+++ Input records +++

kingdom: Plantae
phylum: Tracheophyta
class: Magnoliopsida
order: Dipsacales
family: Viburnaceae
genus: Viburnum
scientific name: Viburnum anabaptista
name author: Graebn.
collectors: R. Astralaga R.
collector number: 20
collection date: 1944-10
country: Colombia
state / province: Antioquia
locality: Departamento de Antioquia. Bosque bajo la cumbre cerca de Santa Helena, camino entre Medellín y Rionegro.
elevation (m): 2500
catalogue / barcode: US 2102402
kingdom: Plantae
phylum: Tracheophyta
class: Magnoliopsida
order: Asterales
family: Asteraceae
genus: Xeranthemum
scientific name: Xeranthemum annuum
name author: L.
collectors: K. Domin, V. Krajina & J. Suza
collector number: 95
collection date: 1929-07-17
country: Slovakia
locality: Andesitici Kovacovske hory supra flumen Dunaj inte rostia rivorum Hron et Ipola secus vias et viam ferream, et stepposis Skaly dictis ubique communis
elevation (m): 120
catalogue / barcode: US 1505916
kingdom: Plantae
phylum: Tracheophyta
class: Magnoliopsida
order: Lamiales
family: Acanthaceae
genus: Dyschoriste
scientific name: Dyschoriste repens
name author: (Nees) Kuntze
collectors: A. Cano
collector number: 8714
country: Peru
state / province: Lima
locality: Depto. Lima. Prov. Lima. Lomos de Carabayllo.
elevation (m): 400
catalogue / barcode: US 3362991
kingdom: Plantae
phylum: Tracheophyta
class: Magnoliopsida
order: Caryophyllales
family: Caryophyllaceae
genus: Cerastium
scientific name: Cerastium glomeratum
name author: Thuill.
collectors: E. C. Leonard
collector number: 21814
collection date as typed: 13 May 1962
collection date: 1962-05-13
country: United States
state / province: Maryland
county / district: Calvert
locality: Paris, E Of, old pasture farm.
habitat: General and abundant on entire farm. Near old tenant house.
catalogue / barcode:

+++

## Given exercise
Put everything from the line containing "collector number: 8714" down to the last line of the rows into a JSON list of strings, one string per line, skipping any blank lines.

## Problem solution
[
  "collector number: 8714",
  "country: Peru",
  "state / province: Lima",
  "locality: Depto. Lima. Prov. Lima. Lomos de Carabayllo.",
  "elevation (m): 400",
  "catalogue / barcode: US 3362991",
  "kingdom: Plantae",
  "phylum: Tracheophyta",
  "class: Magnoliopsida",
  "order: Caryophyllales",
  "family: Caryophyllaceae",
  "genus: Cerastium",
  "scientific name: Cerastium glomeratum",
  "name author: Thuill.",
  "collectors: E. C. Leonard",
  "collector number: 21814",
  "collection date as typed: 13 May 1962",
  "collection date: 1962-05-13",
  "country: United States",
  "state / province: Maryland",
  "county / district: Calvert",
  "locality: Paris, E Of, old pasture farm.",
  "habitat: General and abundant on entire farm. Near old tenant house.",
  "catalogue / barcode:"
]